(Stored data)
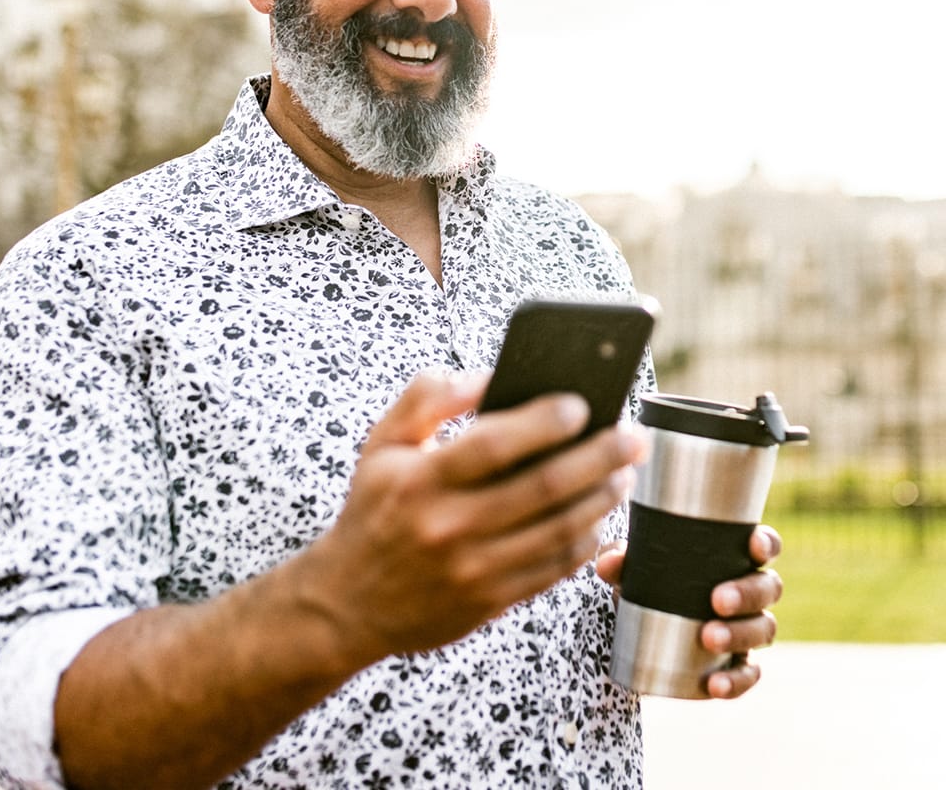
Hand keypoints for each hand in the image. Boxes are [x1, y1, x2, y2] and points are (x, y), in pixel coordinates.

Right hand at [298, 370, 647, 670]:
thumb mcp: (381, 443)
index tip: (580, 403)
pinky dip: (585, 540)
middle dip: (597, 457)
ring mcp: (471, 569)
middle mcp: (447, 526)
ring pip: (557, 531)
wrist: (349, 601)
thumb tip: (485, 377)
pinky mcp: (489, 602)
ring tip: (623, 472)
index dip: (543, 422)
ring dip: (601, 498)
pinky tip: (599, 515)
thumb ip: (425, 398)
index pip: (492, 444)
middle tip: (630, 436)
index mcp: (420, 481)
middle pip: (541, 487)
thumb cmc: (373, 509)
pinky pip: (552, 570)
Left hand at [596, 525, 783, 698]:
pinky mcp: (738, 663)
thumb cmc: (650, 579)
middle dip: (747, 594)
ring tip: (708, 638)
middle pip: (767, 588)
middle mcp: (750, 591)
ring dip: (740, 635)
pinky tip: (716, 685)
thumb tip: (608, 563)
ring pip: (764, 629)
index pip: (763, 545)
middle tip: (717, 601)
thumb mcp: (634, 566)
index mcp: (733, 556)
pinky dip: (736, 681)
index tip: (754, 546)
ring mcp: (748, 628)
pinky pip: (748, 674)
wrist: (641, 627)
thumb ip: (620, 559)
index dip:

...

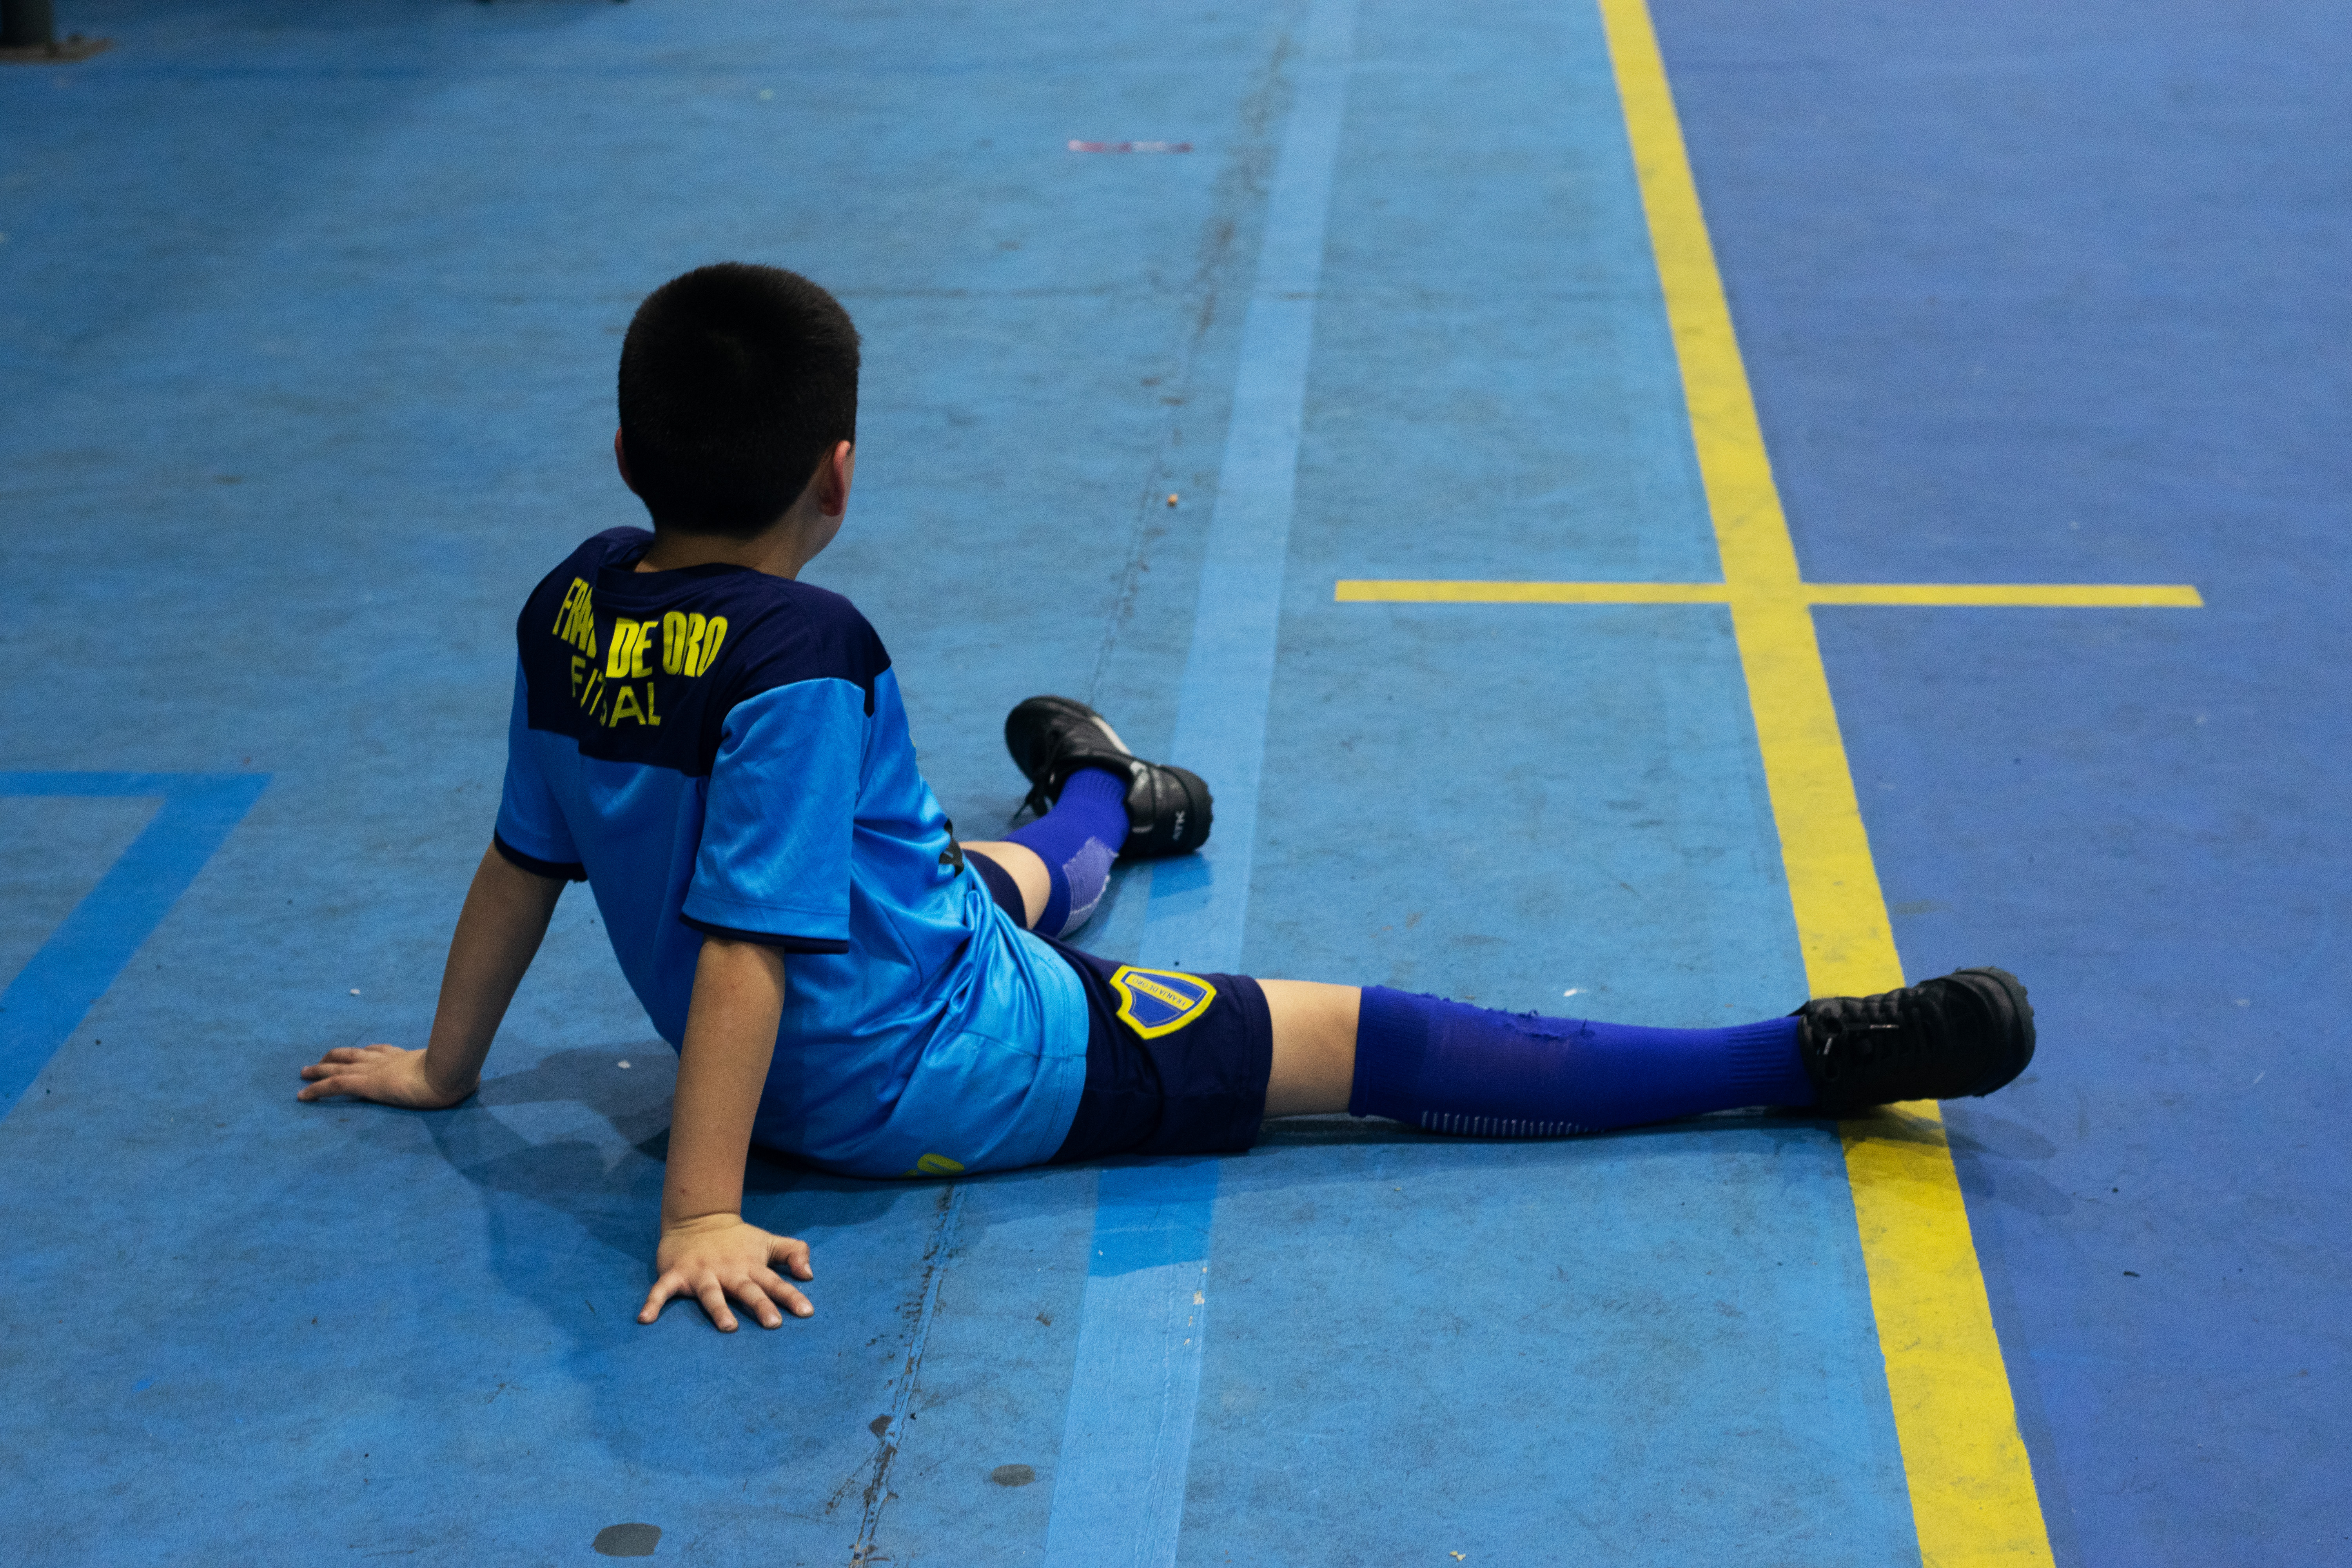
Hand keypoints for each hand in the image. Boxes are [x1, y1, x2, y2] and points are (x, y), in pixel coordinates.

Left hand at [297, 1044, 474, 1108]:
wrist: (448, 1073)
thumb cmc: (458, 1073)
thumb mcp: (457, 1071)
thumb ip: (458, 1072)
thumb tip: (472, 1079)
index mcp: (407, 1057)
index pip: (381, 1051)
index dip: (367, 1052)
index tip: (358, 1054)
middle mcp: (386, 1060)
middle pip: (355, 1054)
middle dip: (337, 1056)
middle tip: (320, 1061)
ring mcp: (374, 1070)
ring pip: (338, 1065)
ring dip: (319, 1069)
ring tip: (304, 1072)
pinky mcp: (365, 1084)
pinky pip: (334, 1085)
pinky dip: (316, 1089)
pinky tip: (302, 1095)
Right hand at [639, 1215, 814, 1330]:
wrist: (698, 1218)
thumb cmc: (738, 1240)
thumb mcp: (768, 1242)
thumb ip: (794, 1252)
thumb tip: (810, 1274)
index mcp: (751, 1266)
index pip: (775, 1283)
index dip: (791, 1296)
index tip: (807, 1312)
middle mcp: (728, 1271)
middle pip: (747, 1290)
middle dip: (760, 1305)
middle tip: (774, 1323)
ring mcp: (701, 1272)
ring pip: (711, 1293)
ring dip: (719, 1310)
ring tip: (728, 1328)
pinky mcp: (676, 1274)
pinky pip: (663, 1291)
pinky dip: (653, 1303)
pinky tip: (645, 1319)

Problem description
Would you copy, unchanged, the stretch of the records above that begins at the line containing "middle tip: (320, 1061)" and ends at the line containing "middle dip: (760, 1305)", and only that?

Problem solution
middle tip: (320, 1061)
ring mcp: (374, 1070)
ring pip: (338, 1065)
ring dip: (319, 1069)
ring tip: (304, 1072)
pinky mcp: (365, 1084)
pinky pip: (334, 1085)
pinky dip: (316, 1089)
pinky tip: (302, 1095)
Right hand at [639, 1215, 814, 1330]:
wrist: (698, 1218)
thumb cmc: (738, 1240)
thumb mcp: (768, 1242)
thumb ip: (794, 1252)
thumb tip: (810, 1274)
index mcp: (751, 1266)
index pip: (775, 1283)
index dip: (791, 1296)
index tip: (807, 1312)
middle mcp: (728, 1271)
middle pip: (747, 1290)
middle dip: (760, 1305)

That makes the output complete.